Korean media report that Samsung has licensed patents from YMTC for its next-generation NAND roadmap. This reflects a shift in patent leverage toward China in this specific segment.
What are Korean academics saying?
Seoul National University professor Hwang Chul-sung called Chinese semiconductors "Korea's greatest future threat," warning that once Huawei and other Chinese AI-chip makers adopt domestic memory at scale, yield and reliability could improve faster than expected.
Other scholars argue Korea must build an insurmountable lead in next-gen memory and packaging before the "golden window" created by U.S. sanctions closes.
In plain terms = sanctions bought Korea time, but the window is closing — if the incumbents do not open a generational gap now, the chasers will arrive before it shuts.

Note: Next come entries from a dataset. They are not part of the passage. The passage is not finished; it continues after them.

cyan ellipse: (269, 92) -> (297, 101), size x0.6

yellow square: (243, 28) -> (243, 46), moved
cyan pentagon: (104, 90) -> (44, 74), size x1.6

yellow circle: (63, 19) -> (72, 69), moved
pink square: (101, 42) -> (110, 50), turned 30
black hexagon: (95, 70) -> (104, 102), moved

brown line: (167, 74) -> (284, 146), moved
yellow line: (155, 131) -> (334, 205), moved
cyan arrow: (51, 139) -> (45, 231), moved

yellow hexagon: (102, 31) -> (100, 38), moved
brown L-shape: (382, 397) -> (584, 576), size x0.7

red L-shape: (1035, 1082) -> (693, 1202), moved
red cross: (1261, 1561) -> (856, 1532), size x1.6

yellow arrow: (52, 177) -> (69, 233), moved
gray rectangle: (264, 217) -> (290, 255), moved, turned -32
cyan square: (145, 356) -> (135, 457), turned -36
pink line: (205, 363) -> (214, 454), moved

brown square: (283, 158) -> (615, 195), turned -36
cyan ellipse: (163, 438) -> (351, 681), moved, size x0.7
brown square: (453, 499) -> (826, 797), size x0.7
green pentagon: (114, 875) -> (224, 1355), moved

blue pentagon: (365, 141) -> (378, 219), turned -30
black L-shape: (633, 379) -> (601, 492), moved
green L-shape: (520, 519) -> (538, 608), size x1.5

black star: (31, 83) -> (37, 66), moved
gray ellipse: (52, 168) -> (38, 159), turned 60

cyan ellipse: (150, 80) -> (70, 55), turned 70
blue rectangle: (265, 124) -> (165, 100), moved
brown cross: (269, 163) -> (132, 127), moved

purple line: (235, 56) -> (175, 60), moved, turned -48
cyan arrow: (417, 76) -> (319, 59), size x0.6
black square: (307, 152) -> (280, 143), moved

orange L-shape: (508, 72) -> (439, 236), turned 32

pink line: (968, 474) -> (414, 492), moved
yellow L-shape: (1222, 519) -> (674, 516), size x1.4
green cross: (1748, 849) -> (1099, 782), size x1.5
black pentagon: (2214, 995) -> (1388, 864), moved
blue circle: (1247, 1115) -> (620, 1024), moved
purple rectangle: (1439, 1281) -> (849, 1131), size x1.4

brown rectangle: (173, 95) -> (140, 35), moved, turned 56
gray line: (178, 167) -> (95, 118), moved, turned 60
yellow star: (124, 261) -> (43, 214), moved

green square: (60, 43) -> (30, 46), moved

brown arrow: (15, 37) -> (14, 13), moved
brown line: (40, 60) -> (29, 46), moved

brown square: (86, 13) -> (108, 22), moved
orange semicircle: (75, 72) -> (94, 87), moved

IPO and mass production — what to watch next?
Both CXMT and YMTC are advancing IPO plans. CXMT could list on the Shanghai Stock Exchange as early as this month, broadening its funding beyond government subsidies.
Whether the bonded-DRAM pilot line progresses to mass production on schedule is the critical checkpoint for judging if this catch-up narrative holds.
This means → whether capital markets can keep pace and lab results can reach the fab floor will determine if the "three-year gap" keeps narrowing — or stalls where it is.
Content is for reference only, not financial advice.